10. À m'en faire tomber la mâchoire - 2/3
Pour la première fois depuis très longtemps, je ne pleure pas. Aucune larme ne dévale mes joues, rien n'humidife mes paupières, aucune goutte ne se dépose sur mes cils. Rien. Seulement un profond sentiment de lassitude qui me fait m'endormir comme une masse dès que je me pose sur le canapé.
C'est Honoré qui m'emmène au lycée le lendemain matin. Il remplace Noah. Même si nous n'en avons pas parlé, je sais qu'il ne viendra pas. Notre conversation de la veille le prouve. Alors, j'ai demandé en prévision au majordome de ma mère de me déposer. Lorsque je claque la portière de la voiture sur la parking du lycée, des élèves de toutes les classes me jettent des coups d'œil fréquents puis pouffent de rire dans leur paume en chuchotant avec leurs voisins. Des sourires moqueurs apparaissent ici et là avec de très rares regards compatissants et emplis de pitié. Je fronce les sourcils et observe ma tenue dans le rétroviseur. Qu'est-ce qu'il y a ? J'ai un bouton au milieu du nez ? Les cheveux verts ? Une tache au milieu de mon t-shirt ? Mais la voiture ne me renvoie aucun de ces défauts.
Les bras d'Alex m'encerclent par derrière et Sam me détourne de mon reflet que je fixais avec perplexité et insistance, tâchant de percer son secret.
- Ne fais pas attention, commence ma nièce.

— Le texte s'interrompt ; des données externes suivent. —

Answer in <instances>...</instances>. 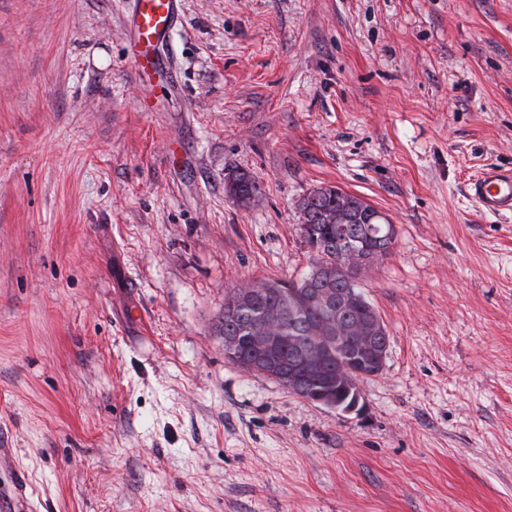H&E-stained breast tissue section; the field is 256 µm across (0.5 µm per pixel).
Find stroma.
<instances>
[{
	"label": "stroma",
	"instance_id": "obj_1",
	"mask_svg": "<svg viewBox=\"0 0 512 512\" xmlns=\"http://www.w3.org/2000/svg\"><path fill=\"white\" fill-rule=\"evenodd\" d=\"M134 2L0 0V512H512V0H181L148 85ZM324 184L396 229L353 413L224 358ZM468 192L484 213L512 215V169L486 166L468 184Z\"/></svg>",
	"mask_w": 512,
	"mask_h": 512
}]
</instances>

- Oublie-les, poursuit son demi-frère.
- Il ne faut pas mal le prendre, enchaîne-t-elle.
Tandis que nous avançons vers l'entrée, ils m'agrippent le poignet et le coude. Je finis encadrée entre eux. Ils forment comme un bouclier infranchissable. Mais de quoi essaient-ils de me protéger ? Ça je ne le sais pas. Car je connais Sam et Alex, ils ne forgent pas une carapace autour de moi sans avoir une raison valable. Ils savent quelque chose dont ils ne veulent pas me parler.
Les rires, les chuchotements...
Une idée chemine vers mon esprit : je crois comprendre ce qu'il se passe.
Ça ne peut être qu'Hailey qui a mis sa vengeance à exécution.
L'air commence à me manquer. Je dois savoir ce qu'il se passe !
D'un coup de coude bien placé, je me dégage de l'emprise de mes anges gardiens et me mets à courir. Tout autour de moi, les ricanements et les murmures parviennent à mes tympans comme un signal d'alarme.
Je pénètre dans le bâtiment principal et laisse mes yeux balayer le couloir peuplé de lycéens. Mon regard est très vite attiré par les téléphones ouverts sur l'application photo braqués en direction du plafond. Je recule de quelques pas pour mieux observer et lève les yeux au dessus de moi.
Je me trouve sous le tableau d'affichage numérique. En règle générale, c'est ici que sont publiés les absences des professeurs, le menu du jour et les horaires des conseils de classe. Je dis bien en règle générale. Car là, il ne montre qu'une image.
On voit bien que c'est une photographie amateure : un léger flou qui n'empêche pas de bien voir et un cadrage approximatif. À l'arrière plan, on apperçoit la façade de la maternité. Mais c'est la femme devant qui m'intéresse. Bien serré contre son ventre, elle tient un minuscule nouveau-né et lui sourit tendrement d'un air extenué. Un bras masculin entoure ses frêles épaules. Je suis la ligne de son coude jusqu'à son cou puis tombe sur son visage. Un grand sourire familier : celui de Billy. Tout de suite, je distingue la frimousse de Rocky entre les plis de la couverture.
Un instant, je me demande pourquoi une photo de Leia, Billy et Rocky est placardé en plein millieu du couloir de mon lycée. Puis je comprends. Sur la photo, ce n'est pas Leia, c'est moi.
Une légende défile en dessous, déclarant dans une horrible police fleurie : la gentille petite Kayla Weaver-de Bogny après son accouchement avec le père de son enfant.
Je n'arrive pas à quitter le tableau des yeux. Même quand il change de diapositive pour montrer les horaires du match de foot de la semaine prochaine. Je reste plantée là, le regard dans le vide, à tenter de percer les mystères de la photographie.